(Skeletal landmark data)
Content starts

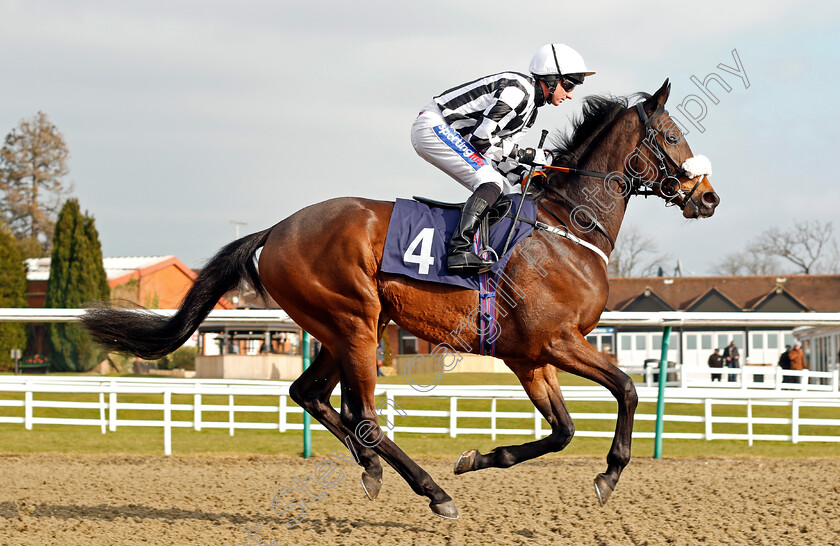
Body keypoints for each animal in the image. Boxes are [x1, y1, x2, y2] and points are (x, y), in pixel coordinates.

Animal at [82, 81, 720, 520]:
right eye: (672, 137)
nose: (708, 197)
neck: (567, 227)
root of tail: (276, 230)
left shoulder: (529, 357)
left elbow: (562, 431)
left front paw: (477, 458)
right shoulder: (556, 341)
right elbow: (629, 388)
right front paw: (609, 475)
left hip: (342, 327)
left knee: (310, 395)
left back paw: (373, 470)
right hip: (355, 321)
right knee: (362, 415)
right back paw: (433, 493)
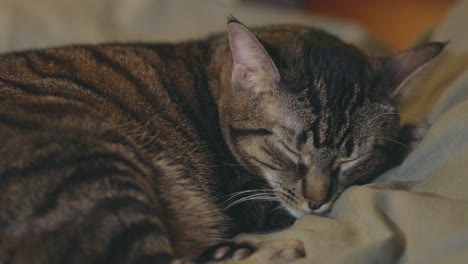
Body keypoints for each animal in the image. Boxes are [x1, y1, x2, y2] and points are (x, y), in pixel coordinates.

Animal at [0, 17, 444, 262]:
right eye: (290, 147)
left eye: (349, 158)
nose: (317, 202)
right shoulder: (248, 204)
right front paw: (413, 133)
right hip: (95, 166)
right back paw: (272, 252)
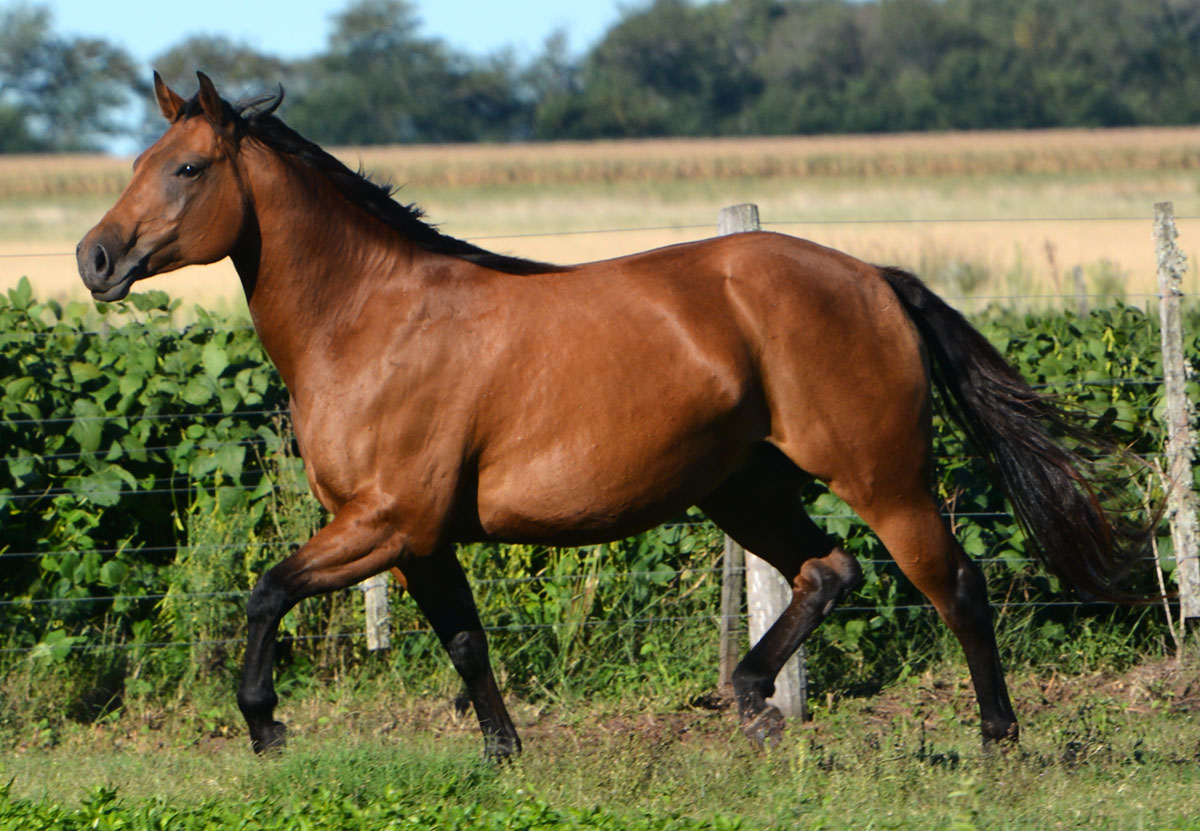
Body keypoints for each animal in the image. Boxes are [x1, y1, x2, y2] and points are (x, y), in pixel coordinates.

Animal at [78, 73, 1152, 760]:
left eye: (186, 169)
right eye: (137, 160)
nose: (95, 258)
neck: (374, 321)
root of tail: (872, 278)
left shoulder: (383, 522)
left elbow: (266, 591)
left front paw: (265, 723)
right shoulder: (422, 538)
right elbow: (465, 643)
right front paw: (504, 754)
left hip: (883, 476)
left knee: (955, 585)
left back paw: (998, 741)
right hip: (741, 486)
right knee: (827, 570)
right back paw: (754, 706)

Content ends

_Work instruction_. From the first line to the last, copy the records exactly and skip the pictures.

_Exercise solution_.
Body keypoints for each animal in the image. Boxes are [x1, y1, x2, y2] and points are (x, y), in pixel coordinates.

Animal at [82, 81, 720, 520]:
right eye: (672, 137)
nose: (708, 197)
neck: (567, 227)
root of tail: (276, 230)
left shoulder: (529, 357)
left elbow: (562, 431)
left front paw: (477, 458)
right shoulder: (556, 341)
right elbow: (629, 388)
right front paw: (609, 475)
left hip: (342, 327)
left knee: (310, 395)
left back paw: (373, 470)
right hip: (355, 321)
right knee: (362, 415)
right back paw: (433, 493)
Body keypoints for each animal in the image. Boxes are [x1, y1, x2, y2] and points are (x, y), in pixel coordinates.

Animal at [0, 17, 444, 262]:
right eye: (290, 147)
left eye: (349, 158)
nose: (317, 202)
right shoulder: (248, 204)
right front paw: (413, 133)
right hip: (95, 166)
right back paw: (272, 252)
Body keypoints for each animal in the image. Boxes are [x1, y1, x2, y2] and points are (x, y), in pixel coordinates.

Animal at [78, 73, 1152, 760]:
left eye: (186, 169)
right eye: (137, 160)
nose: (95, 258)
neck: (374, 321)
root of tail: (872, 278)
left shoulder: (383, 522)
left elbow: (266, 591)
left front paw: (265, 723)
right shoulder: (422, 538)
right elbow: (465, 643)
right front paw: (504, 754)
left hip: (883, 476)
left knee: (955, 585)
left back paw: (998, 741)
right hip: (741, 486)
right knee: (827, 570)
right back paw: (754, 706)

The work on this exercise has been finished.